Records from a data collection
Segment Open

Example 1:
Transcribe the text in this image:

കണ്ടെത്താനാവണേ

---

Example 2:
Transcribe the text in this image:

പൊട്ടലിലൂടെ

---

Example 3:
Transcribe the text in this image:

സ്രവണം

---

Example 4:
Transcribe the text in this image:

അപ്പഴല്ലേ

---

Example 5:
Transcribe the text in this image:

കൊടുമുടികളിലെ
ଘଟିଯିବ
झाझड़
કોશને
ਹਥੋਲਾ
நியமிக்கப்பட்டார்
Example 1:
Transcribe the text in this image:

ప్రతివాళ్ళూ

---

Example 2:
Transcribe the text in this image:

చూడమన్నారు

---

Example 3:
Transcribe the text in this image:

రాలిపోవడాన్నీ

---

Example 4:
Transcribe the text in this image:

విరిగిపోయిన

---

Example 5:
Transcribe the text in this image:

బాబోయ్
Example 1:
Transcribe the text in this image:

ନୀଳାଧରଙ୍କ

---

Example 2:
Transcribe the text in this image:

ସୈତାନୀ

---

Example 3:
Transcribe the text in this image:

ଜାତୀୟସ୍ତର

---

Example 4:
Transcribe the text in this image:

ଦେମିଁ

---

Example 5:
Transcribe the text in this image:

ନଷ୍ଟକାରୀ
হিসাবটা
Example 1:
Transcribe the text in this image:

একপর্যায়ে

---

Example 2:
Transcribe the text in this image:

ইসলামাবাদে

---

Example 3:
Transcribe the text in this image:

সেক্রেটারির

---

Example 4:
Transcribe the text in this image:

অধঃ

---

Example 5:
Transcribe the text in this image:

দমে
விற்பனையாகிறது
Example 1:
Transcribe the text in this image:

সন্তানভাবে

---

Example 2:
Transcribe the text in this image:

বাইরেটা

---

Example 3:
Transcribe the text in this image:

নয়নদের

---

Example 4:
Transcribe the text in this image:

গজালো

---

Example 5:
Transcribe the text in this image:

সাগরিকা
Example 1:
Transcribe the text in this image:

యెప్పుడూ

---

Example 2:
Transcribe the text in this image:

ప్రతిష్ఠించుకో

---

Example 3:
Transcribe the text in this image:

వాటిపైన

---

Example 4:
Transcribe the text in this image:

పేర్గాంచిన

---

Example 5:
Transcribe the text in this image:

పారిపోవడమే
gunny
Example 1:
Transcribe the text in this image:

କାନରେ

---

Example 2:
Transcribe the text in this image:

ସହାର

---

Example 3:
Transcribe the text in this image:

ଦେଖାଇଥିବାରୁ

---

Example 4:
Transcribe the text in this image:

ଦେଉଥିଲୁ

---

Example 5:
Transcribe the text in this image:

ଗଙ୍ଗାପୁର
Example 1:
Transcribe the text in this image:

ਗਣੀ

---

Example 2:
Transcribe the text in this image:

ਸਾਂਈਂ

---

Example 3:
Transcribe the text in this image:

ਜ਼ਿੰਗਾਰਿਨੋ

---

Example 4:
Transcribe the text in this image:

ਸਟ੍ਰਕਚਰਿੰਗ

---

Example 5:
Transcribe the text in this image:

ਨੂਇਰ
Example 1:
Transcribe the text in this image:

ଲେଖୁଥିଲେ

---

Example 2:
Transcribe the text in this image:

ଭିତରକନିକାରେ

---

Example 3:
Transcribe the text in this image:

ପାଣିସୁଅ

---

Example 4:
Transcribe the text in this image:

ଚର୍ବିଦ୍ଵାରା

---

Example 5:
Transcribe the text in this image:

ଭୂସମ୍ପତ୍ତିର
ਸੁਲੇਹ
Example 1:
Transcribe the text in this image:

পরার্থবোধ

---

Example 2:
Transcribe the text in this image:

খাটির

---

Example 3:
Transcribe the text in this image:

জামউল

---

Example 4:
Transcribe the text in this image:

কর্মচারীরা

Segment Closed

__Directions__
Please retype all of the data above exactly as it appears.

__Answer to this exercise__
Example 1:
Transcribe the text in this image:

കണ്ടെത്താനാവണേ

---

Example 2:
Transcribe the text in this image:

പൊട്ടലിലൂടെ

---

Example 3:
Transcribe the text in this image:

സ്രവണം

---

Example 4:
Transcribe the text in this image:

അപ്പഴല്ലേ

---

Example 5:
Transcribe the text in this image:

കൊടുമുടികളിലെ
ଘଟିଯିବ
झाझड़
કોશને
ਹਥੋਲਾ
நியமிக்கப்பட்டார்
Example 1:
Transcribe the text in this image:

ప్రతివాళ్ళూ

---

Example 2:
Transcribe the text in this image:

చూడమన్నారు

---

Example 3:
Transcribe the text in this image:

రాలిపోవడాన్నీ

---

Example 4:
Transcribe the text in this image:

విరిగిపోయిన

---

Example 5:
Transcribe the text in this image:

బాబోయ్
Example 1:
Transcribe the text in this image:

ନୀଳାଧରଙ୍କ

---

Example 2:
Transcribe the text in this image:

ସୈତାନୀ

---

Example 3:
Transcribe the text in this image:

ଜାତୀୟସ୍ତର

---

Example 4:
Transcribe the text in this image:

ଦେମିଁ

---

Example 5:
Transcribe the text in this image:

ନଷ୍ଟକାରୀ
হিসাবটা
Example 1:
Transcribe the text in this image:

একপর্যায়ে

---

Example 2:
Transcribe the text in this image:

ইসলামাবাদে

---

Example 3:
Transcribe the text in this image:

সেক্রেটারির

---

Example 4:
Transcribe the text in this image:

অধঃ

---

Example 5:
Transcribe the text in this image:

দমে
விற்பனையாகிறது
Example 1:
Transcribe the text in this image:

সন্তানভাবে

---

Example 2:
Transcribe the text in this image:

বাইরেটা

---

Example 3:
Transcribe the text in this image:

নয়নদের

---

Example 4:
Transcribe the text in this image:

গজালো

---

Example 5:
Transcribe the text in this image:

সাগরিকা
Example 1:
Transcribe the text in this image:

యెప్పుడూ

---

Example 2:
Transcribe the text in this image:

ప్రతిష్ఠించుకో

---

Example 3:
Transcribe the text in this image:

వాటిపైన

---

Example 4:
Transcribe the text in this image:

పేర్గాంచిన

---

Example 5:
Transcribe the text in this image:

పారిపోవడమే
gunny
Example 1:
Transcribe the text in this image:

କାନରେ

---

Example 2:
Transcribe the text in this image:

ସହାର

---

Example 3:
Transcribe the text in this image:

ଦେଖାଇଥିବାରୁ

---

Example 4:
Transcribe the text in this image:

ଦେଉଥିଲୁ

---

Example 5:
Transcribe the text in this image:

ଗଙ୍ଗାପୁର
Example 1:
Transcribe the text in this image:

ਗਣੀ

---

Example 2:
Transcribe the text in this image:

ਸਾਂਈਂ

---

Example 3:
Transcribe the text in this image:

ਜ਼ਿੰਗਾਰਿਨੋ

---

Example 4:
Transcribe the text in this image:

ਸਟ੍ਰਕਚਰਿੰਗ

---

Example 5:
Transcribe the text in this image:

ਨੂਇਰ
Example 1:
Transcribe the text in this image:

ଲେଖୁଥିଲେ

---

Example 2:
Transcribe the text in this image:

ଭିତରକନିକାରେ

---

Example 3:
Transcribe the text in this image:

ପାଣିସୁଅ

---

Example 4:
Transcribe the text in this image:

ଚର୍ବିଦ୍ଵାରା

---

Example 5:
Transcribe the text in this image:

ଭୂସମ୍ପତ୍ତିର
ਸੁਲੇਹ
Example 1:
Transcribe the text in this image:

পরার্থবোধ

---

Example 2:
Transcribe the text in this image:

খাটির

---

Example 3:
Transcribe the text in this image:

জামউল

---

Example 4:
Transcribe the text in this image:

কর্মচারীরা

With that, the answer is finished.